Adolescence and early adulthood are periods of growth, exploration, and—for some teens and young adults—the development of drug abuse and addiction. Each day roughly 3,000 teens smoke their first cigarette. Among 30,000 teenagers polled by the National Survey on Drug Use and Health in 2002, 4.2 percent of 12- to 13-year-olds reported using an illicit drug in the past month, along with 11.2 percent of 14- to 15-year-olds, 19.8 percent of 16- to 17-year-olds, and 22.5 percent of 18- to 20-year-olds. Data gathered in 2002 by the Substance Abuse and Mental Health Services Administration show that 64 percent of patients entering treatment for drug abuse started abusing drugs at age 20 or younger.

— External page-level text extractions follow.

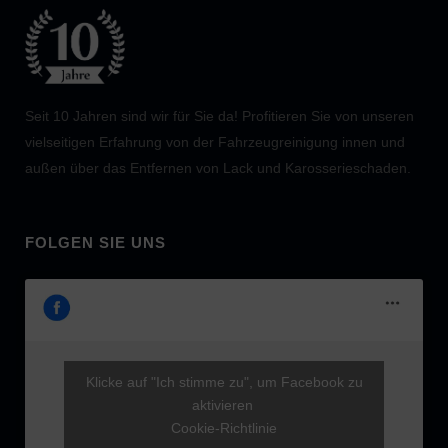
Seit 10 Jahren sind wir für Sie da! Profitieren Sie von unseren
vielseitigen Erfahrung von der Fahrzeugreinigung innen und
außen über das Entfernen von Lack und Karosserieschaden.
FOLGEN SIE UNS
Klicke auf "Ich stimme zu", um Facebook zu
aktivieren
Cookie-Richtlinie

Teen smoking illustrates the risks of early exposure to addictive drugs. A third of high school students who try smoking eventually become daily smokers. Young smokers appear to be more vulnerable to nicotine addiction than are older smokers; teen users report symptoms of dependence after smoking fewer cigarettes than adults, and they have more difficulty quitting and experience more severe withdrawal than adults who smoke similar amounts.
NIDA research is shedding light on the processes that underlie the exceptional susceptibility to addiction experienced by boys and girls who begin using drugs in adolescence. Recent animal studies provide evidence that drugs affect the developing brain differently than they do the matured brain. In one study, rats exposed to nicotine in adolescence self-administered more nicotine—as adolescents and as adults—than rats first exposed to nicotine in adulthood. In another study, rats exposed to nicotine in adolescence and given cocaine when they reached adulthood exhibited more sensitivity to cocaine's stimulant effects than did rats that were first exposed to both drugs as adults (see "Early Nicotine Initiation Increases Severity of Addiction, Vulnerability to Some Effects of Cocaine," NIDA NOTES, Vol. 19, No. 2).

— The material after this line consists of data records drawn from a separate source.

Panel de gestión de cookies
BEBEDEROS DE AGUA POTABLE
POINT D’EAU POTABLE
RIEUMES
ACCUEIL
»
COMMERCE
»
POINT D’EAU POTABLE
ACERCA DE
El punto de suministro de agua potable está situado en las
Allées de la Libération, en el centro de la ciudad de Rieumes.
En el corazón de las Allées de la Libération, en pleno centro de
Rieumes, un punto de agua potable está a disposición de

To strengthen prevention and treatment of drug abuse and addiction during the crucial adolescent period, NIDA has initiated a three-pronged research effort. One component of the effort will explore how developmental changes that occur in the adolescent brain may increase vulnerability to drugs, and how drugs in turn may subvert normal neurobiological maturation. We will increase support of animal studies to ascertain the successive steps in adolescent brain development and whether they differ with abstention from drugs, initiation of drug abuse, escalation to uncontrollable abuse, and relapse (RFA 04-011: "Animal Models of Adolescent Drug Abuse: Integrative Studies of Brain and Behavioral Development").
A second component of our initiative aims to increase our ability to dissuade teens from abusing drugs by focusing on the cognitive processes—learning, motivation, judgment, and decision making—that influence choices to abuse or avoid drugs (RFA 04-009: "Behavioral and Cognitive Processes Related to Adolescent Drug Abuse"). This research will elucidate how teens perceive risk and make decisions on matters that involve risk. It will address such questions as why some young people engage in drug abuse when they have received information regarding its destructive potential. Do they assess the risks inaccurately, or do they understand the risks but weigh them more lightly than do abstaining adolescents?
The third focus of NIDA's new initiative is the period of emerging adulthood, which spans the years from 18 to 25. This is a time of continued brain development, but most of all of new personal and social choices and challenges: the emergence of personal beliefs and values, exploration of career roles, and transitions involving increasing independence and shifts in relationships with parents and peers. Overall rates of drug use peak and begin to subside during these years. Most youths who abuse drugs in their teens or early twenties desist as they mature into full adults, but some do not and some initiate new abuse of additional drugs: About 25 percent of smoking, 33 percent of marijuana use, and roughly 70 percent of cocaine abuse begins after age 17. Personal, social, and demographic factors such as education, employment, and home environment all appear to influence the patterns of abuse in this period.
NIDA's sharpened focus on emerging adults will support development and testing of interventions to prevent initiation or escalation of drug abuse during this life transition (RFA 04-013: "Prevention Research for the Transition to Adulthood"). The research will draw on a broad array of academic disciplines to generate and evaluate strategies of intervening on factors ranging from interpersonal relationships— the negative influence of one intimate partner on the drug use of the other, for example—to broader social contexts, such as workplaces and college campuses.
The choices adolescents make have a profound impact. NIDA's intensified concentration on the interaction of drugs and adolescent development will sharpen our understanding of those crucial choices, and will help us provide adolescents with the information they need to choose wisely.